No? Where did you get this from? I have used the app and was never asked anything. I was given an id I could share with others and that's it. Very simple. I wish more apps had this easy onboarding process.

Youdentoday at 4:58 PM

No legal mechanism with such breadth exists in Australia. There was a great deal of overblown media reporting but the law [0] makes it explicitly clear that any request that requires a "systemic weakness", "systemic vulnerability" or anything of the like is null and void. Those terms are defined [1]. Note that it doesn't say the government can't request such a thing, it says that such a request "has no effect". It's simply dead on arrival.

My understanding is that the government could compel Facebook to publish a version of WhatsApp with a special mode that sends all messages to the police if the user ID is 1234567. This introduces a vulnerability but it is limited to one specific person. If your user ID is not 1234567, you're completely unaffected.

• [PROVIDED DATA]:
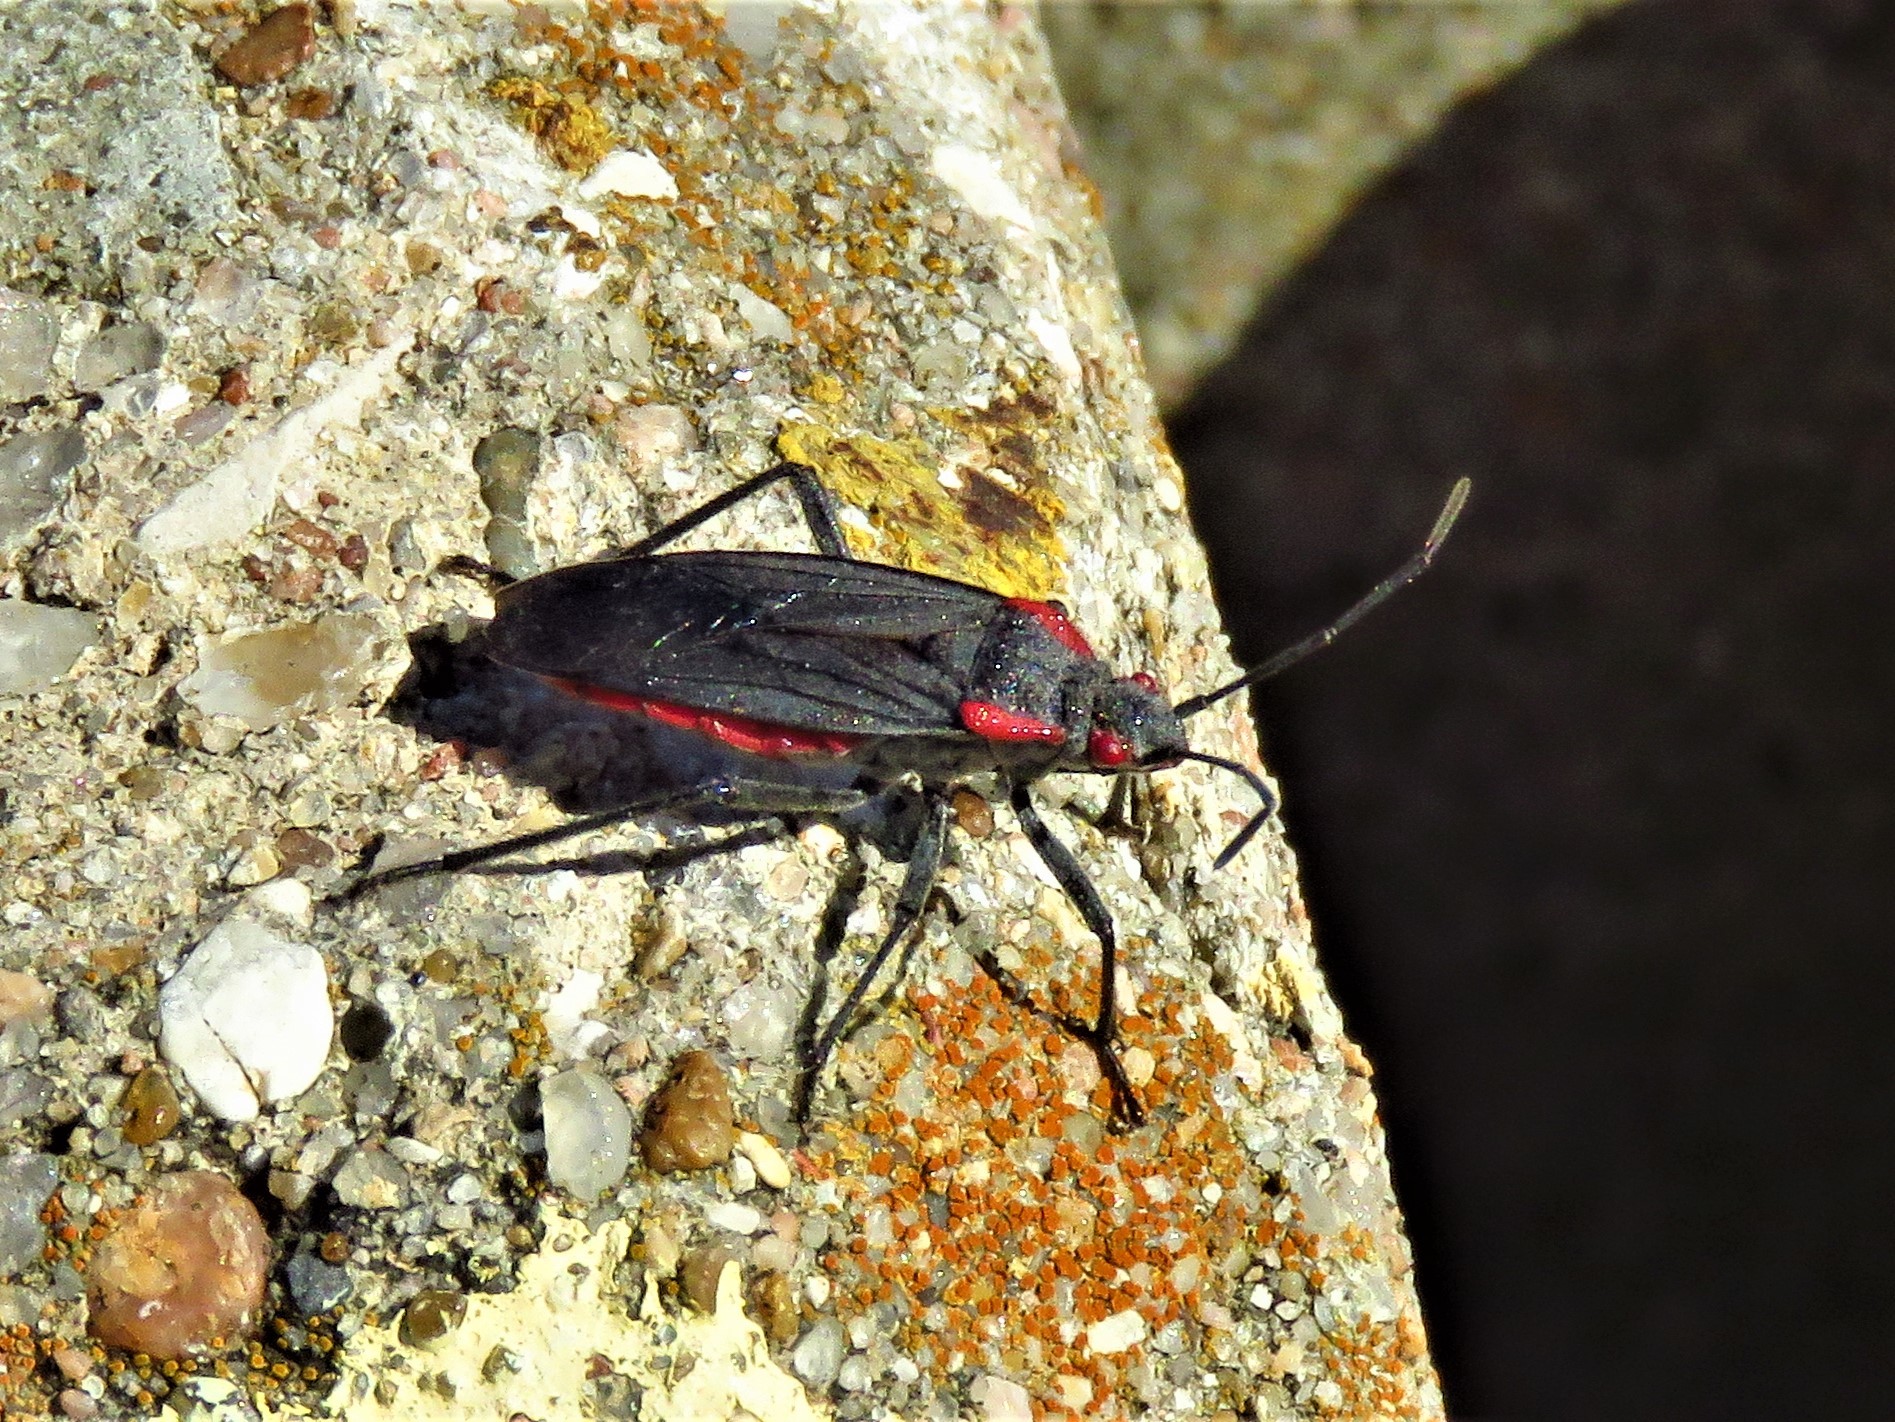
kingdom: Animalia
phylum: Arthropoda
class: Insecta
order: Hemiptera
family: Rhopalidae
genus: Jadera
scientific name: Jadera haematoloma
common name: Red-shouldered bug
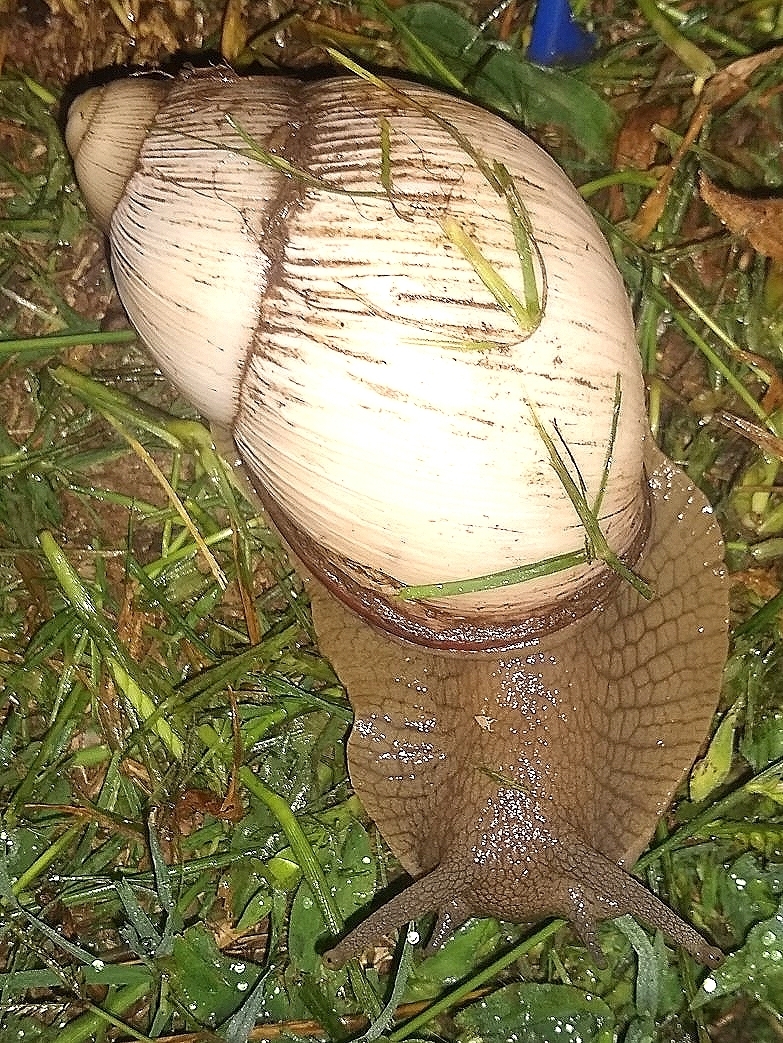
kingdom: Animalia
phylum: Mollusca
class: Gastropoda
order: Stylommatophora
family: Strophocheilidae
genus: Megalobulimus
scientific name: Megalobulimus
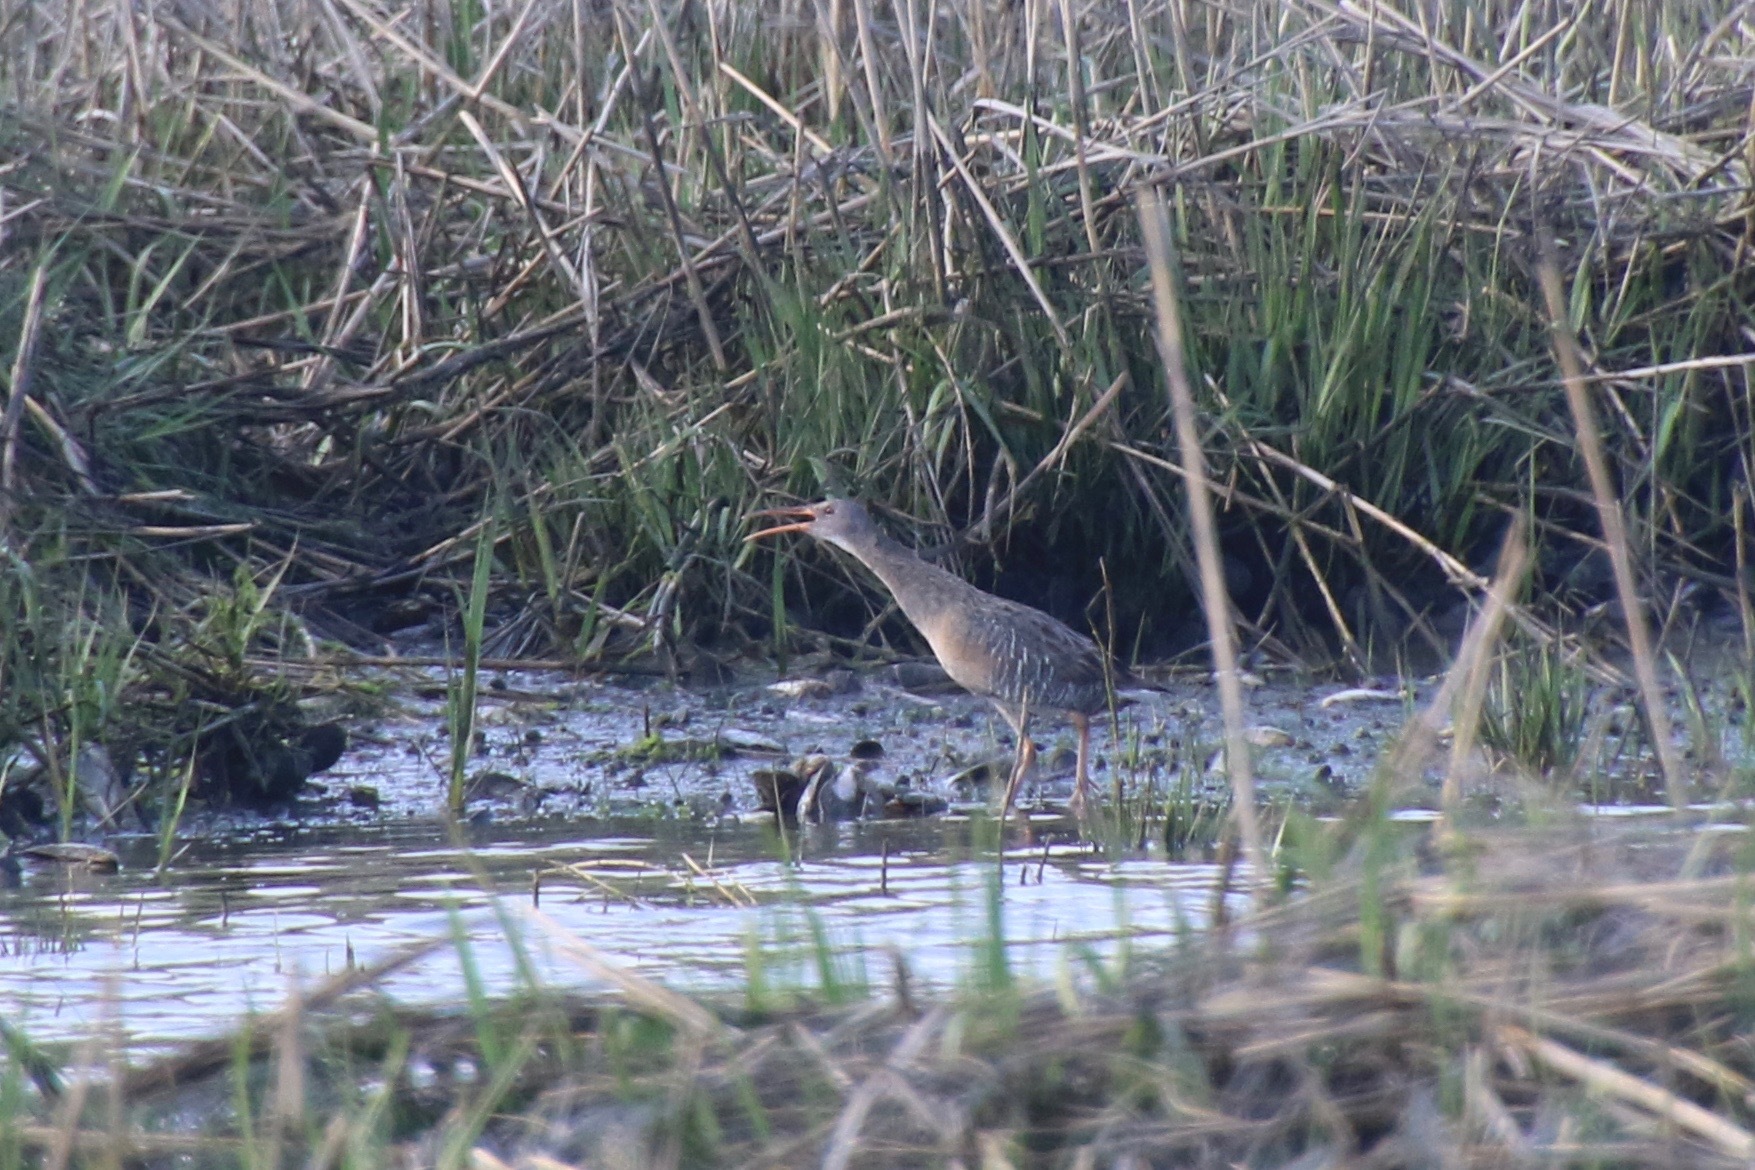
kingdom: Animalia
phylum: Chordata
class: Aves
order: Gruiformes
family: Rallidae
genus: Rallus
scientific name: Rallus crepitans
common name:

• [PROBLEM 1]: In the comment thread on Australian encryption law, what effect does the law give to a request that requires a "systemic weakness"?
• [PROBLEM 2]: Write a continuation of the comment thread on Australian encryption law, starting after its last sentence.
The records have no connection to the text.

• [EXERCISE ANSWER 1]: Such a request "has no effect"; it is null and void.

• [EXERCISE ANSWER 2]:
However my understanding is that the government cannot compel Facebook to compel a version of WhatsApp that, when it receives a special message, silently starts sending plaintext copies of every other message it receives to the police. Such a mechanism would be a systematic weakness that affects people other than those for which a warrant has been issued, so the notice would "have no effect".

The government could also not compel a source-available app with verifiable builds to stop distributing them so that it can add a secret user ID branch like the one I mentioned above for WhatsApp.